When I heard this, I just had a jaw-drop moment. I’m sure this has been said a million times over the years, but it completely rocked me. As I watched a movie about someone dying who used his final moments to live so fearlessly, I realized I have been doing the complete opposite. 

Though I don’t actively think I will die in the near future, I don’t take risks, often too scared of the possible outcomes. Whether it’s because I don’t want to embarrass myself or be out at a dangerous time of night, I don’t allow myself to push my boundaries that much. There’s just too much at stake. 

Taking a step back from that mindset and watching someone unapologetically live, I couldn’t help but feel like I’ve cheated myself out of a lot of life. Of course I’ve only been on this earth for a little over 18 years, and I’m not fighting against a terminal illness. Thank God. But there is a lot I haven’t done that I should have. 

I shy away from school dances because I don’t like people and I don’t like sweating, so I just don’t go. I get scared of being the fat friend who is solely around to be made fun of, so I make up excuses to stay home. I can barely talk to someone and order food for myself, so I embarrass myself further and beg anyone around me to do it for me. 

Little things that other people don’t even think twice about could consume my mind for days. Now that anxiety is obviously something I’ll have to work on in the future, but for now I want to work on living. 

Dying isn’t something we should fear. It’s completely inevitable, or it will be until the year 4000 when humans can take immortality pills. 

Either way, no matter what individuals believe, this life will end. No matter how or when we go out, we are going out. So while we’re here, we need to make the most of it. I need to make the most of it, at least. 

I need to follow my dreams of being a lawyer in a big city and having floor-to-ceiling bookshelves (and yes, that bookshelf is truly one of my greatest aspirations). I need to go to the places that frighten me the most and talk to the people who intimidate me. 

And you do too. All we have is time, but all we are losing is time. Sure, it’s paradoxical, but it’s true. If something we had wouldn’t be missed if it was lost, would it be worth it anyway? A lost life is terribly sad, but a life lost to fear has the potential to be even more heartbreaking. 

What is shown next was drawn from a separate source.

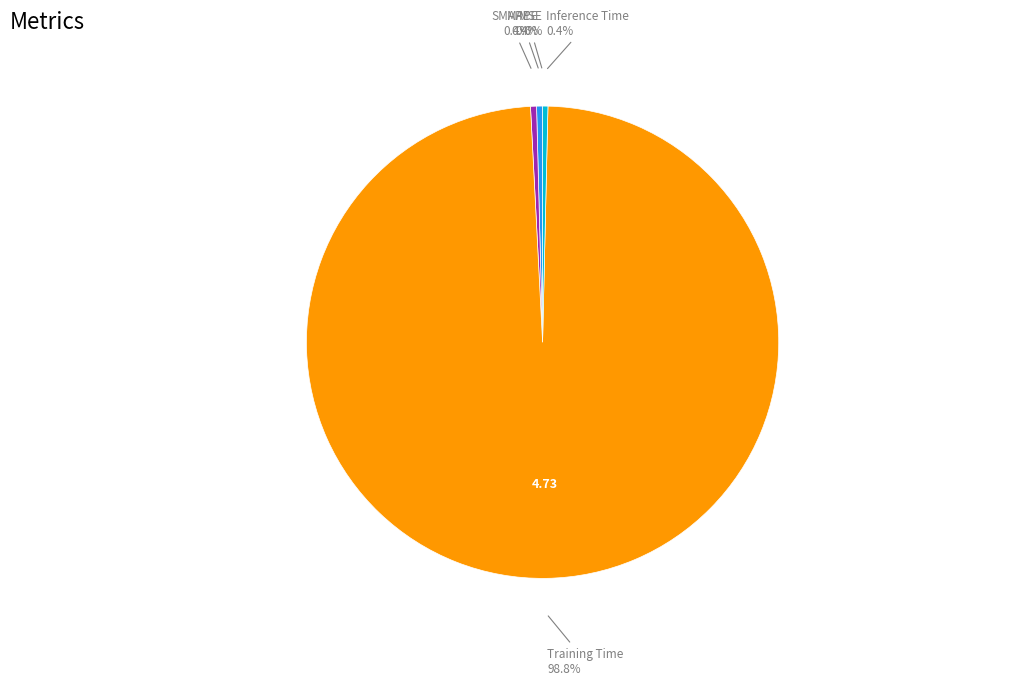

Which category has the biggest portion of the pie?

Training Time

I don’t want to get to the end and realize I’m not fulfilled with how I used my time, short or long. I don’t want to die wishing that there was another person I could have talked to or another night I could have gone out that would have changed me completely. I don’t want to die either, but I know there’s no other option. And coming to terms with that is bittersweet. 

Maybe it’s odd that an 18-year-old is coming to terms with her death. Maybe it’s a good thing, and maybe it’s not. But at least I’m telling myself to live while I still can. I hope I find ways to make my time here worth it, whether that is reading all of the books I possibly can or traveling the world and helping everyone I meet. Big or small, personal or selfless, everything we do counts. 

And in the end, I don’t want to find out I lived to die. I want to find out that I lived to live.